## EXERCISE TASKS
A) Decide whether each statement below agrees with the FLEURS config page, answering yes or no and quoting the deciding words of that page. (i) The config produces a manifest for the Arabic subset of the FLEURS dataset. (ii) The data_split argument takes "train", "dev", or "test". (iii) The raw_dataset_dir argument is the path to an untarred dataset.
B) From the FLEURS config page, extract the passage from "The config creates" up to and including "Quranic Tatweel mark.", word for word.
C) Extend the FLEURS config page, picking up after its final line.

## EXCERPTED TEXT
★ ★ ★
FLEURS#

The config creates manifest for FLEURS dataset Arabic subset.

The config performs the following data processing. 1. Replaces certain non-supported characters, abbreviations and punctuation marks with equivalent supported versions. 2. Drops any data that contains high/low word occurence. 3. Drops any data that contains symbols not in the supported alphabet. 4. Can be used to remove punctuation and diacritical marks. 5. Can be used to replace positional forms of Arabic letters with general unicodes. 6. Can be used to normalize Arabic ligatures. 7. Can be used to remove Quranic Tatweel mark.

Required arguments.

raw_dataset_dir: path to the tarred dataset.
workspace_dir: specify the workspace folder where all audio files will be stored.
data_split: should be “train”, “dev”, “test”.
remove_diacritics: specify whether to remove tatweel marks or not. Should be “True” or “False”. Defaults to True.
remove_tatweel: specify whether to remove punctuation or not. Should be “True” or “False”. Defaults to True.
normalize_ligature: specify whether to normalize ligature or not. Should be “True” or “False”. Defaults to True.
★ ★ ★
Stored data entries

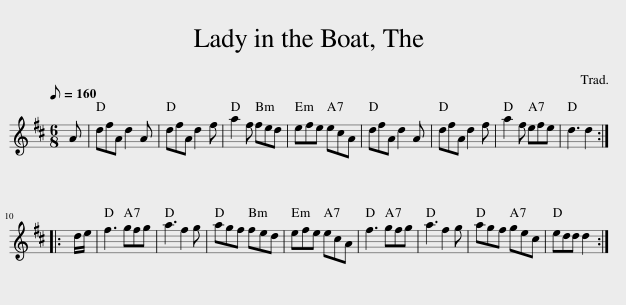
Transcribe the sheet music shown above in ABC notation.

X:1
L:1/8
Q:1/8=160
M:6/8
I:linebreak $
K:D
V:1 treble
V:1
 A | dfA d2 A | dfA d2 f | a2 f fed | efe ecA | %5
 dfA d2 A | dfA d2 f | a2 f efe | d3 d2 ::$ d/e/ | %10
 f3 gfg | a3 f2 g | agf fed | efe ecA | f3 gfg | %15
 a3 f2 g | agf gec | edd d2 :| %18
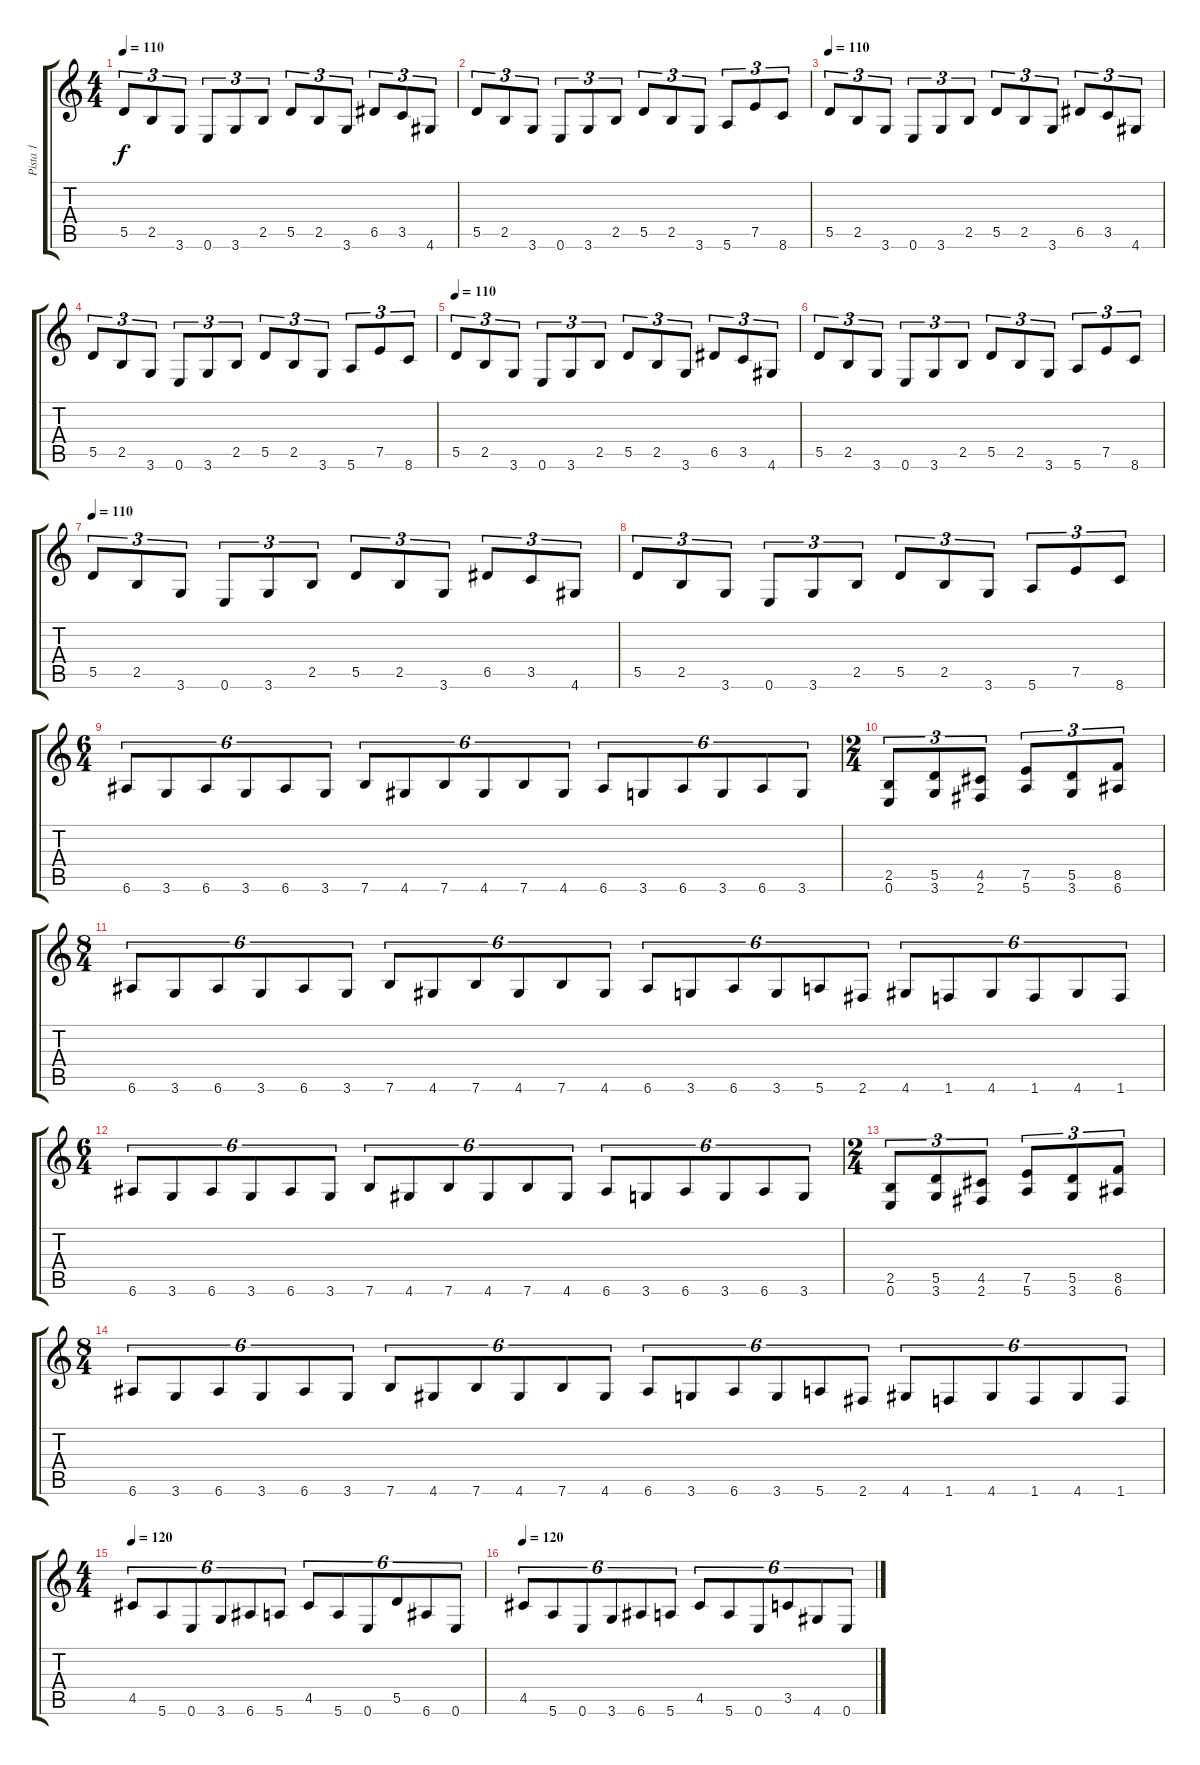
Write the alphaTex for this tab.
★ ★ ★
## FINAL ANSWERS
A)
(i) Yes: "The config creates manifest for FLEURS dataset Arabic subset."
(ii) Yes: "data_split: should be “train”, “dev”, “test”."
(iii) No: "raw_dataset_dir: path to the tarred dataset."

B)
The config creates manifest for FLEURS dataset Arabic subset.

The config performs the following data processing. 1. Replaces certain non-supported characters, abbreviations and punctuation marks with equivalent supported versions. 2. Drops any data that contains high/low word occurence. 3. Drops any data that contains symbols not in the supported alphabet. 4. Can be used to remove punctuation and diacritical marks. 5. Can be used to replace positional forms of Arabic letters with general unicodes. 6. Can be used to normalize Arabic ligatures. 7. Can be used to remove Quranic Tatweel mark.

C)
apply_nfkc: Applies NFKC normalization to the text. Find more here https://docs.python.org/3/library/unicodedata.html#unicodedata.normalize. Defaults to True.
min_duration: minimal duration of segment in seconds. Defaults to 0.1s.
max_duration: maximal duration of segment in seconds. Defaults to 20s.
min_wordrate: minimal wordrate. Defaults to 0.8.
max_wordrate: maximal wordrate. Defaults to 3.

Output format.

This config dumps the final manifest at ${workspace_dir}/${data_split}/manifest.json and wav files ${workspace_dir}/${data_split}/audios. The output manifest contains the following fields:

audio_filepath (str): relative path to the audio files.
text (str): transcription.
duration (float): audio duration in seconds.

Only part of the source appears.